I think the very first thing to do is NOT go to 2^n points with nextpow2.
All that does is confuse the situation, making it harder to accomplish (a), It also mucks up the resulting frequency grid, which is not commensurate with a frequency of 300THz, so you can't accomplish (b). The code below lops off the last point in the time domain to get an array of 600 points rather than 601. That allows a commensurate frequency grid, with one point at exactly 300THz. The fft is done on those 600 points.

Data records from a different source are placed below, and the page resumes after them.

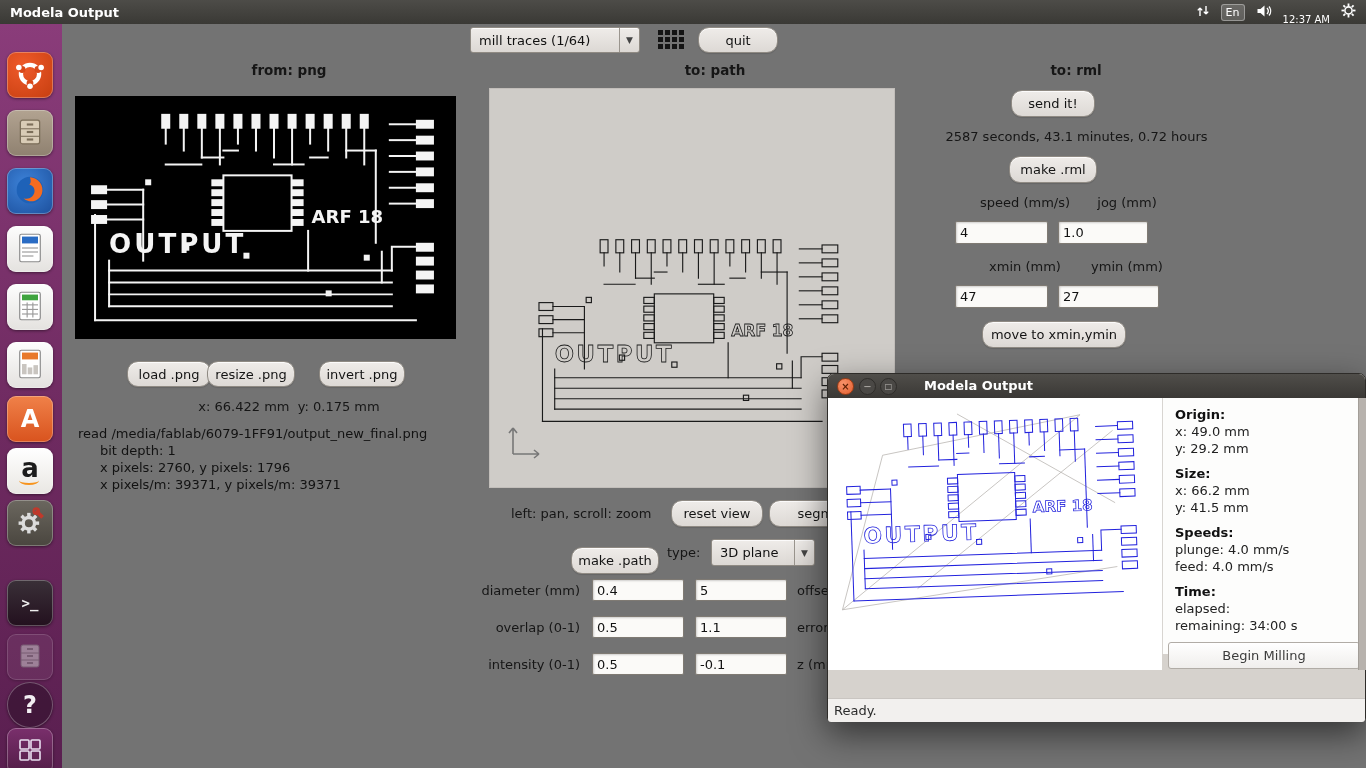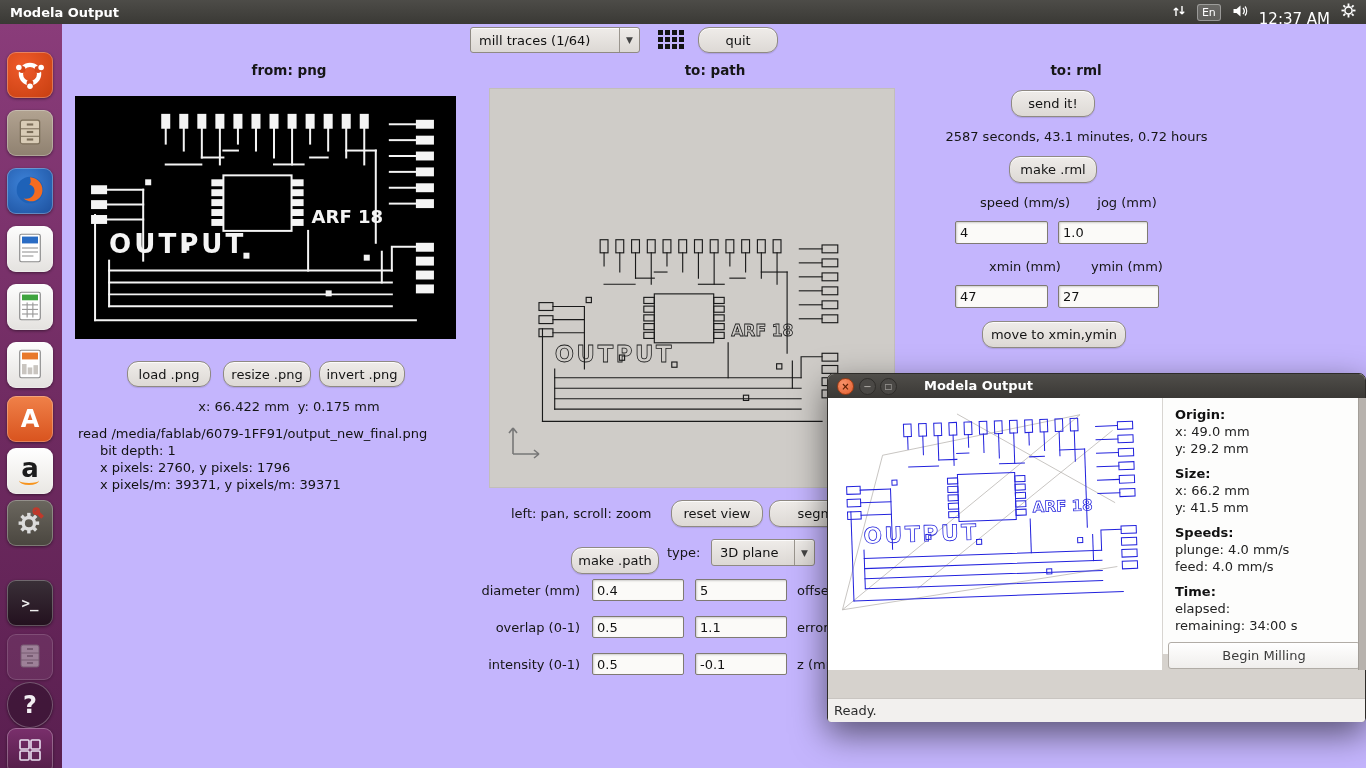"Modela Output" #screen { background: #c4b5fd -> #737373 }
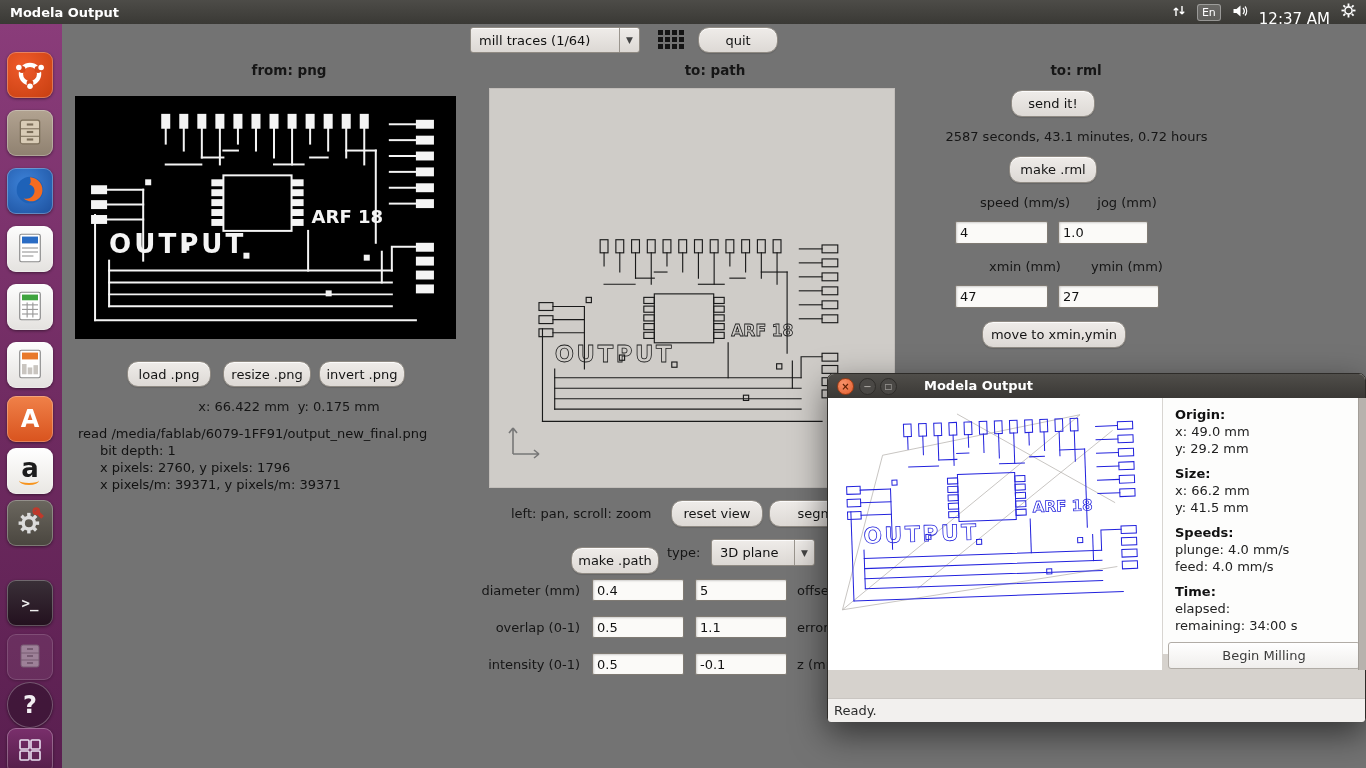"12:37 AM" .clock { font-size: 15px -> 10px }
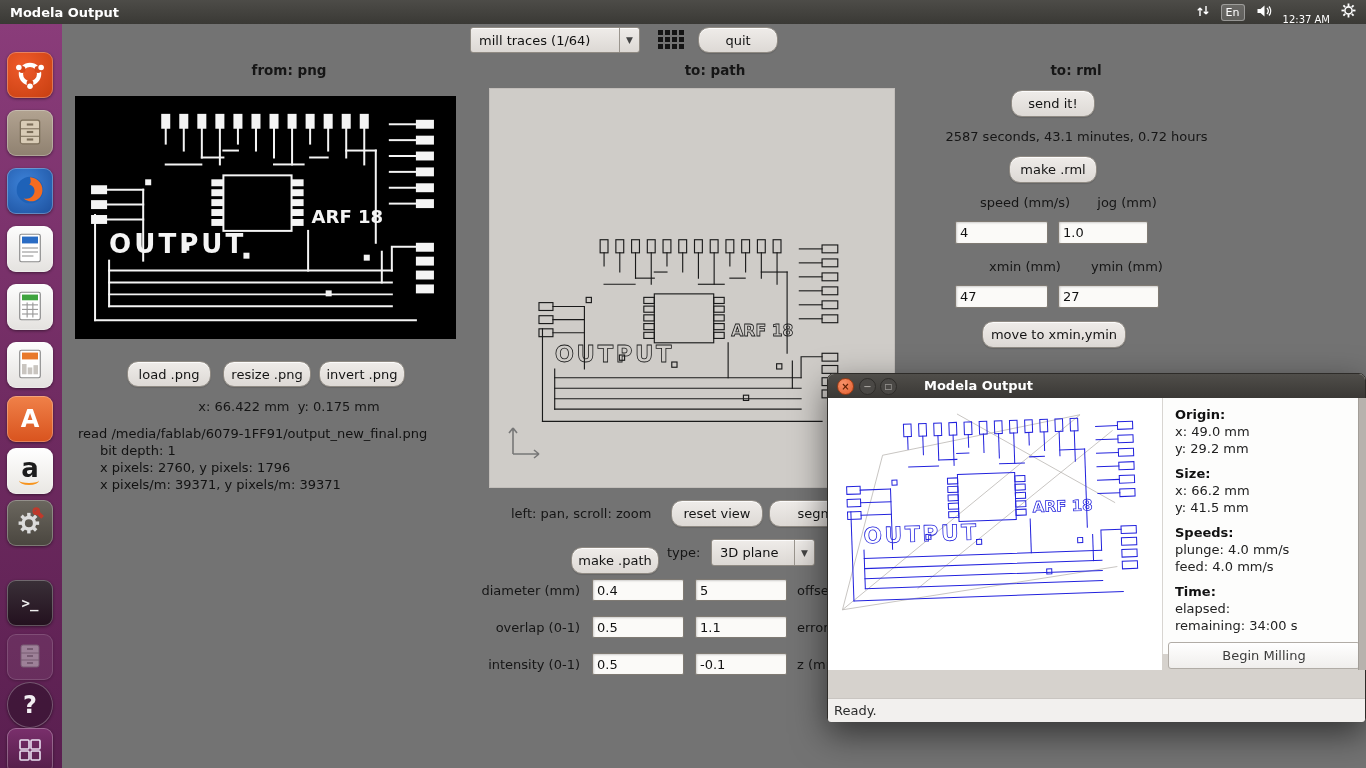"resize .png" div.btn { left: 223px -> 207px }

The 2^n thing is long-established folklore and is done because of a supposed speed advantage. For a grid of 600 points, which is a highly composite number, there is no speed advantage at all to zeropadding 600 points to 1024 points before doing the fft. The supposed speed advantage is nonexistent. In fact, 1024 is slower. For 601 points, which is a prime number, yes, the fft on 1024 points is faster. But on my pc the fft for 601 points takes all of 20 microseconds, so any 2^n speed advantage is inconsequential. Avoiding ffts on arrays with prime length is important for large arrays, but not here.
t=(-40*femto:Ts:40*femto);
E_t=exp(-1i*2*pi*f0*t).*exp(-pi*(t/tau).^2);
ampl = fftshift(fft(ifftshift(E_t)))/n;
plot(f,abs(ampl),'-o'); grid on